February 18, 2010

Scientists Map First 6,000 Year-Old Cattle Genome Sequence

Ancient European aurochs that have been extinct since the 17th century are having their DNA analyzed by scientists, after bone samples were found in a cave in England, BBC News reported.

Mitochondrial DNA, passed down from a mother to her offspring, was confirmed in the DNA analysis of the wild cattle's bone samples. It was the first mitochondrial genome sequence found in an ancient specimen.

The analysis took place at the University College Dublin's Animal Genomics Laboratory and Conway Institute. New technology was used to test the samples, allowing billions of base pairs of DNA to be sequenced. The technology was similar to that used to analyze human hair from a 4,000 year old Greenland specimen recently.

Aurochs DNA was extracted from well-preserved bone discovered in a cave in Derbyshire, England. The bone was dated to the Mesolithic period more than 6,000 years ago. The bone predates farm animals by more than 1,000 years.

Dr Ceiridwen Edwards, who helped with the analysis, said a project was under way to sequence and assemble a complete nuclear genome of the cattle by the end of the year. While mitochondrial DNA copies are quite common in cells, there are only two copies of nuclear DNA -- one from the father and one from the mother -- making it much harder to find.

Previous DNA studies have suggested that modern livestock were descendants from cattle that arrived in Europe from the Neolithic East.

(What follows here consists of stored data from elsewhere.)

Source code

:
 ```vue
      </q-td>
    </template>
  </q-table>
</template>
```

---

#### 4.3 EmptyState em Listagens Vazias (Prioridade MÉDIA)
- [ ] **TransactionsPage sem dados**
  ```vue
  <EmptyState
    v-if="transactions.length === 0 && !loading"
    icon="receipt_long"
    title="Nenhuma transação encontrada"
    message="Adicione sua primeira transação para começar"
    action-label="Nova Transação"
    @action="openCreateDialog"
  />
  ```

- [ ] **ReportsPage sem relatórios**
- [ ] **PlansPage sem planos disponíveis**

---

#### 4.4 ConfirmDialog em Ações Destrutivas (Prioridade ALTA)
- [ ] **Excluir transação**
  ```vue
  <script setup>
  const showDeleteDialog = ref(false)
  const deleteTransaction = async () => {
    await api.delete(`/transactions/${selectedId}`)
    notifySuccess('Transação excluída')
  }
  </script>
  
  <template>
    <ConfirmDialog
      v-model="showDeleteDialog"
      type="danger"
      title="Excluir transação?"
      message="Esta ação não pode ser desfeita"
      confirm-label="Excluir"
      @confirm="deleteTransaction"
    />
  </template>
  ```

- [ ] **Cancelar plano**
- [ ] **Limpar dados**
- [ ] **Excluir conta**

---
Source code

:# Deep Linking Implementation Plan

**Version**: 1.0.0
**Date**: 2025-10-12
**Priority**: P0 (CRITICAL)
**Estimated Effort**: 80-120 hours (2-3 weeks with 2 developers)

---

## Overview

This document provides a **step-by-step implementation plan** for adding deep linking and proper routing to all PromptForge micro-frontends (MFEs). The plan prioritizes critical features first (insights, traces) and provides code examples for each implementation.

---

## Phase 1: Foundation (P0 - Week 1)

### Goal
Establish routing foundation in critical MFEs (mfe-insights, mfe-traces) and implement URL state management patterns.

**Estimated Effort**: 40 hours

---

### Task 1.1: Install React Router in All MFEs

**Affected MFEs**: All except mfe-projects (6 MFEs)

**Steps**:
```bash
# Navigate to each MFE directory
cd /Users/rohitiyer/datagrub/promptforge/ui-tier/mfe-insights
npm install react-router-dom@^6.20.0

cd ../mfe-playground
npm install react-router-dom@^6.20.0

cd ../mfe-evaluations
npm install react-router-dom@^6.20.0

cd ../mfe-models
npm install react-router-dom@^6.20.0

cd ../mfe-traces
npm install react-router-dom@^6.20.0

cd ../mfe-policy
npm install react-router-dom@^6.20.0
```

However, some aurochs may have been domesticated. If they were domesticated, they were possibly harder than most cattle for the early farmers to manage. "The Near East cattle were smaller and more docile and easier to domesticate. The aurochs were larger and maybe people didn't really want to mess with them," Dr. Edwards theorized.

The species became extinct when the last living female died in a forest in Poland 1627. Many historical figures have been intrigued by the aurochs. Julius Caesar was said to have been impressed by their size. Adolf Hitler wanted to recreate the cattle through selective breeding and use them as a symbol of racial superiority.

Researchers hope to secure funding to reopen the Ancient Biomolecules Centre in Oxford where the work on aurochs genome sequencing could be developed further.

Dr. Edwards had previously attempted to analyze polar bear remains that were thought to be the only remains of that kind in Britain. She had hoped to compare the DNA of the ancient animal with modern polar bears, however, there was not enough DNA left in the sample for an accurate analysis, and her work was never completed.

The remains were thought to be about 18,000 years old. The skull was discovered in 1927 and is kept by the National Museum of Scotland in Edinburgh.